When fast fashion is mentioned, Shein is typically one of the first names that comes to mind. The quickly growing company is known for its low prices on items like crop tops and even utensils. Products arrive quickly, so there’s not much of a wait after ordering. Given the amount of customers and the sheer amount of items on the website, Shein must be shipping out thousands of packages per day. Production of the items being sold also must be However, these benefits don’t come without their share of controversy. In recent years, Shein has been exposed for its alleged unethical business practices – and it goes deeper than corporate corruption.
Workers in Shein garment factories are alleged to be not only extremely overworked but also drastically underpaid. In around 600 factories located in China, workers are forced to work shifts up to 75 hours at a time with little breaks and very little money to show for it. According to Time Magazine, Shein employees are hired with no contracts or minimum wage requirements, meaning they could be paid as low as $20 a day to make hundreds of garments by hand. The factories themselves are extremely unsafe, with many lacking basic safety requirements like emergency exits and fire alarms. Additionally, the rapid rate of production means every factory churns out massive amounts of CO2, meaning massive drawbacks for the environment.
As for the second half of the merger, Forever 21 is also a notable fast fashion company, with hundreds of stores in the US alone. Their company relies on a similarly rapid paper-to-garment production, and it likely has many of the same shady characteristics as Shein in terms of production. However, speculation is that Shien merged with the company because they have something Shein doesn’t: an in-person clientele.

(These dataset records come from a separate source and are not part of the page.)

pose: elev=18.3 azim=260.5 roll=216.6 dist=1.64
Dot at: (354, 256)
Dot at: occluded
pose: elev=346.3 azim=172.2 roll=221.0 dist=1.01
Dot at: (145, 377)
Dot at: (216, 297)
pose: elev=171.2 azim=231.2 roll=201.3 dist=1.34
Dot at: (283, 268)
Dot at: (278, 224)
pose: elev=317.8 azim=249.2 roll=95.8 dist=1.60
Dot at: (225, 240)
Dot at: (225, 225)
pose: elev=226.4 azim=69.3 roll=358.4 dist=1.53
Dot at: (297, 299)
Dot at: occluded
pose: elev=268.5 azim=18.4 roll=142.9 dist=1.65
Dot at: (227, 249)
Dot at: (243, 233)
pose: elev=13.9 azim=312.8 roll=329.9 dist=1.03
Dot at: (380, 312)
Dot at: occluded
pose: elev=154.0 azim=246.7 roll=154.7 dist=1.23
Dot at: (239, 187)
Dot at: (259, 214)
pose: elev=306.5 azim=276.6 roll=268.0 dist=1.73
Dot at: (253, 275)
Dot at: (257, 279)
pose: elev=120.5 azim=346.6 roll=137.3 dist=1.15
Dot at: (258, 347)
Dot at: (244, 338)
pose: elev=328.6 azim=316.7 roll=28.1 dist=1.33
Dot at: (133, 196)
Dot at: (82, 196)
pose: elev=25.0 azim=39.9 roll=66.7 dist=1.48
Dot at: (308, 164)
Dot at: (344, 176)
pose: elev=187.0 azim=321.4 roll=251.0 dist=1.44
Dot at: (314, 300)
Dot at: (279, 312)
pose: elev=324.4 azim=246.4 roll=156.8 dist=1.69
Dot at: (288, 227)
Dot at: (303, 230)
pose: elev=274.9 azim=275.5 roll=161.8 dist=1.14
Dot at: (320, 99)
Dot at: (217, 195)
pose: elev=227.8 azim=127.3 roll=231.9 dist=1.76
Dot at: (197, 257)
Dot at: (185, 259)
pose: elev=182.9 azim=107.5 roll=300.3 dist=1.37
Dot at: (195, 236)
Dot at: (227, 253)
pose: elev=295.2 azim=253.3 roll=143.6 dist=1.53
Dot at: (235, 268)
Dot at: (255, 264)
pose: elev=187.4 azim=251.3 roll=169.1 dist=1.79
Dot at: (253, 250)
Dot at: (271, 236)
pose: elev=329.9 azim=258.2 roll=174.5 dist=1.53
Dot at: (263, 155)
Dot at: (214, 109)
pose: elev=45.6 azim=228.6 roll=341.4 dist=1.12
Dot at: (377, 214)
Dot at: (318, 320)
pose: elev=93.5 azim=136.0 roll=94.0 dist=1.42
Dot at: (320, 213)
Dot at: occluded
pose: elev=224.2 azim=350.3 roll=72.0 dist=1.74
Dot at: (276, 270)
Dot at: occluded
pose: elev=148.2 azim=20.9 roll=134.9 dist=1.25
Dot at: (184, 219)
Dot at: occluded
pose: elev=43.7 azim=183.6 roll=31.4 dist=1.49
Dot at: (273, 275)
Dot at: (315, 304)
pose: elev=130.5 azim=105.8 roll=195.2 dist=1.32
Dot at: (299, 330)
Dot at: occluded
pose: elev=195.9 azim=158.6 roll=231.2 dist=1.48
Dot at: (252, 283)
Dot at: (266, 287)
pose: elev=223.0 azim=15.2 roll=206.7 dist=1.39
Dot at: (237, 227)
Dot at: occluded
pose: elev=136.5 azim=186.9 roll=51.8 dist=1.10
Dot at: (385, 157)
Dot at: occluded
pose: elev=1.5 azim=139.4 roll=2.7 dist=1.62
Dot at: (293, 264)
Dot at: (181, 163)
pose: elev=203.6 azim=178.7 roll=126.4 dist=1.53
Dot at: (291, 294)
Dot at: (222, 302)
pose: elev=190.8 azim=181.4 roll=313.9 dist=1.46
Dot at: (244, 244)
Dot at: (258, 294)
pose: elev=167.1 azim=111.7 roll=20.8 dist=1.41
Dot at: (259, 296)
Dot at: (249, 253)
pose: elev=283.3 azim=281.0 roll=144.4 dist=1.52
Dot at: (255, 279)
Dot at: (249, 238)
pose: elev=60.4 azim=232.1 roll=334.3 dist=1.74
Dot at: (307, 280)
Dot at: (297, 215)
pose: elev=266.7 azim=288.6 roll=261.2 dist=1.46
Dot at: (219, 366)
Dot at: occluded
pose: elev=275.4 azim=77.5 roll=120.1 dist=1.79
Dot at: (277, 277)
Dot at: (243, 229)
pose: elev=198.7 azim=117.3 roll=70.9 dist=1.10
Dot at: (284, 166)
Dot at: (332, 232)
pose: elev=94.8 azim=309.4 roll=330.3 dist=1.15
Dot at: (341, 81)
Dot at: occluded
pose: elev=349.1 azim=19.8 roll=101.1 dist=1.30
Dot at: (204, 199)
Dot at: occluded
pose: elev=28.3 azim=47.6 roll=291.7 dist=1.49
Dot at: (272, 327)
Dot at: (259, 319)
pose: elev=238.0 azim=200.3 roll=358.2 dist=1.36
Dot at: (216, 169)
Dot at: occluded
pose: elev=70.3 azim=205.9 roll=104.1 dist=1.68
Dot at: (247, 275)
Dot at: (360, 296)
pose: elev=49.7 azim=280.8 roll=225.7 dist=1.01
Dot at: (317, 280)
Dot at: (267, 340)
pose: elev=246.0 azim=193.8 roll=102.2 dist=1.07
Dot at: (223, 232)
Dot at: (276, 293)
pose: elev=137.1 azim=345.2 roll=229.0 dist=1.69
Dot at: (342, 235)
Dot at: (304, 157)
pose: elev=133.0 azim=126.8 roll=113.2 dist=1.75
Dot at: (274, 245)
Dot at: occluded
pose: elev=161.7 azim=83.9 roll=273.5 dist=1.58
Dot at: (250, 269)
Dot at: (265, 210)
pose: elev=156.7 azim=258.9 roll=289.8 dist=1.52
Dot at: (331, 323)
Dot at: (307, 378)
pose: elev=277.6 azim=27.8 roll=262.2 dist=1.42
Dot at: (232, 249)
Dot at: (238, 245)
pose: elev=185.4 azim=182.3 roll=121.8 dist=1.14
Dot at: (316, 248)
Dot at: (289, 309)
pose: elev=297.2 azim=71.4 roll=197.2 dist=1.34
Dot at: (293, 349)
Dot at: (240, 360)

The merger, signed in August, means that Shein will acquire around ⅓ of Forever 21’s operating company, The Sparc Group. But what does this really mean? Both companies were previously each other’s competitors, each being a top brand in the fast fashion industry. But with this partnership, not only will both brands be able to reach many more clients, but Shein will also have the opportunity to have in-store clothing for the first time.
As Shein continues to expand, even potentially becoming available in stores, their unethical business practices are not erased. Workers continue to be exploited, and the environment continues to be damaged. This merger can only have a greater negative impact on the world, regardless of how cheap consumers can buy the latest trend.